The focal point of the event was a speech by Dr. Aref Al-Kali, a Syrian-American hematologist who is affiliated with the Mayo Clinic and is on SAMS’s board of directors.
According to Al-Kali, SAMS sends Syrian-American health care professionals to Syria and surrounding countries to provide medical aid. Al-Kali presented a slideshow explaining the circumstances in Syria, which have led to an incredible dearth of doctors in some of the largest cities in the country. SAMS aids people in and around Syria, has treated 2.6 million patients in its 106 medical care facilities and has provided psychosocial care to over 25,000 people.
There are targeted attacks on doctors by the Syrian government, as well as on fire stations, schools and other areas critical to sustaining communities.
“It’s clear: they want people to leave,” Al-Kali said. “Kill a doctor, and you will make a 100 or a 1,000 people leave that area. Imagine yourself living in a town where there’s no doctor!”
SAMS has 64 ambulances, which Al-Kali remembers being told not to spend too much time in during his trips to Syria, as it was more likely he would be targeted. The organization has also built one of their hospitals in a cave in the city of Homs to protect medical staff; the hospital has already survived an attack.

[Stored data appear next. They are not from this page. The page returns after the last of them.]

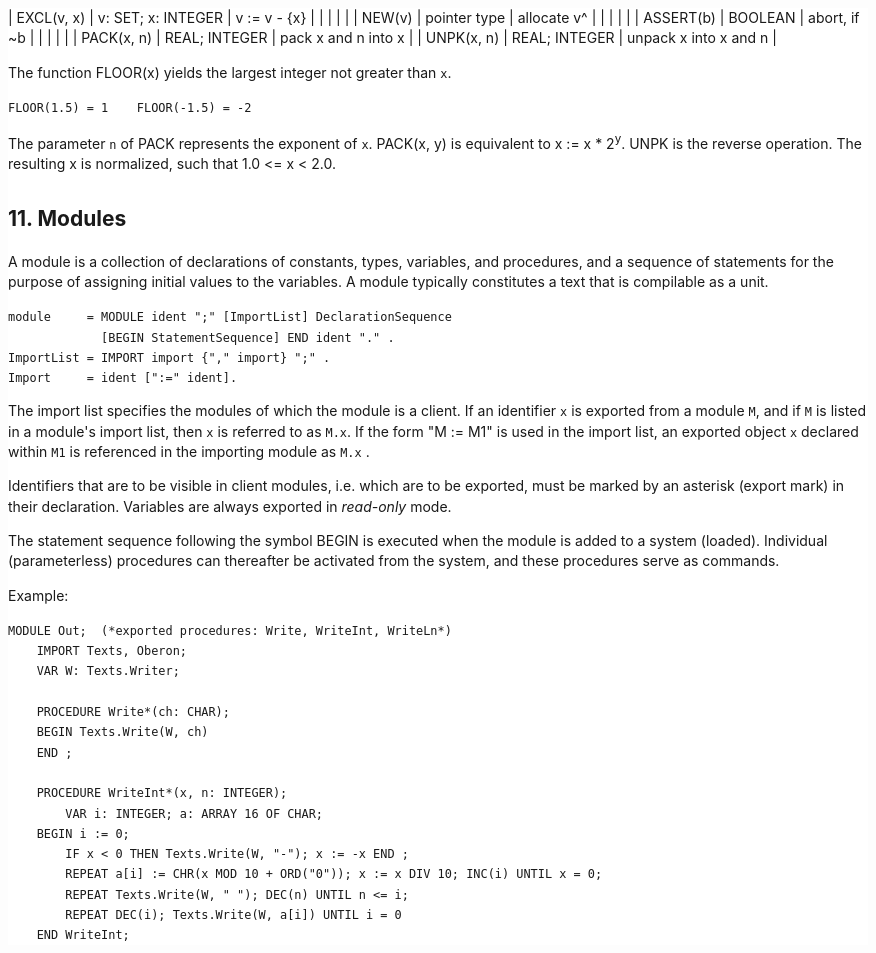 | EXCL(v, x) | v: SET; x: INTEGER | v := v - {x}          |
|            |                    |                       |
| NEW(v)     | pointer type       | allocate v^           |
|            |                    |                       |
| ASSERT(b)  | BOOLEAN            | abort, if ~b          |
|            |                    |                       |
| PACK(x, n) | REAL; INTEGER      | pack x and n into x   |
| UNPK(x, n) | REAL; INTEGER      | unpack x into x and n |

The function FLOOR(x) yields the largest integer not greater than `x`.

    FLOOR(1.5) = 1    FLOOR(-1.5) = -2

The parameter `n` of PACK represents the exponent of `x`. PACK(x, y) is equivalent to x := x * 2<sup>y</sup>. UNPK is the reverse operation. The resulting x is normalized, such that 1.0 <= x < 2.0.

## 11. Modules

A module is a collection of declarations of constants, types, variables, and procedures, and a sequence of statements for the purpose of assigning initial values to the variables. A module typically constitutes a text that is compilable as a unit.

```EBNF
module     = MODULE ident ";" [ImportList] DeclarationSequence
             [BEGIN StatementSequence] END ident "." .
ImportList = IMPORT import {"," import} ";" .
Import     = ident [":=" ident].
```

The import list specifies the modules of which the module is a client. If an identifier `x` is exported from a module `M`, and if `M` is listed in a module's import list, then `x` is referred to as `M.x`. If the form "M := M1" is used in the import list, an exported object `x` declared within `M1` is referenced in the importing module as `M.x` .

Identifiers that are to be visible in client modules, i.e. which are to be exported, must be marked by an asterisk (export mark) in their declaration. Variables are always exported in *read-only* mode.

The statement sequence following the symbol BEGIN is executed when the module is added to a system (loaded). Individual (parameterless) procedures can thereafter be activated from the system, and these procedures serve as commands.

Example:

```oberon
MODULE Out;  (*exported procedures: Write, WriteInt, WriteLn*)
    IMPORT Texts, Oberon;
    VAR W: Texts.Writer;

    PROCEDURE Write*(ch: CHAR);
    BEGIN Texts.Write(W, ch)
    END ;

    PROCEDURE WriteInt*(x, n: INTEGER);
        VAR i: INTEGER; a: ARRAY 16 OF CHAR;
    BEGIN i := 0;
        IF x < 0 THEN Texts.Write(W, "-"); x := -x END ;
        REPEAT a[i] := CHR(x MOD 10 + ORD("0")); x := x DIV 10; INC(i) UNTIL x = 0;
        REPEAT Texts.Write(W, " "); DEC(n) UNTIL n <= i;
        REPEAT DEC(i); Texts.Write(W, a[i]) UNTIL i = 0
    END WriteInt;

```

During Al-Kali’s speech, donation envelopes with blank checks inside were passed to attendees in offertories belonging to the church; there were no envelopes left.
One attendee and organizer of the event was Sarah Fleming ’14, who volunteers with CISPOS. According to Fleming, a great number of the event’s attendees, which totaled about 150, knew organizers from CISPOS or were affiliated with the Minnesota Alliance of Peacemakers.
“Some of them are people from rallies and marches; some are from CARE [Cooperative for Assistance and Relief Everywhere]; some are church members and people from the different churches that sponsored the event,” Fleming said.
One current Macalester student who attended was Farah Al Haddad ’17, a Syrian student, who expressed appreciation for the event in an email.
While she would have “loved” to see more Macalester students at the event, “It was extremely heartwarming to witness an ‘inter-generational, interfaith’ gathering that was dedicated to learning about the situation in Syria and positively contributing to it,” Haddad wrote, referencing the religious diversity of the event’s attendees.
“The organizers had to add more seats to fit everyone in, and people greeted each other in a friendly way,” Haddad continued. “I heard a couple of people speaking Arabic with a Syrian dialect, which made me feel extra nostalgic.”
She expressed gratitude for organizations such as CISPOS and SAMS, to which she hopes to contribute her own efforts in the future, and to both McCollum and Ellison for their remarks, which stood in direct opposition to anti-refugee rhetoric.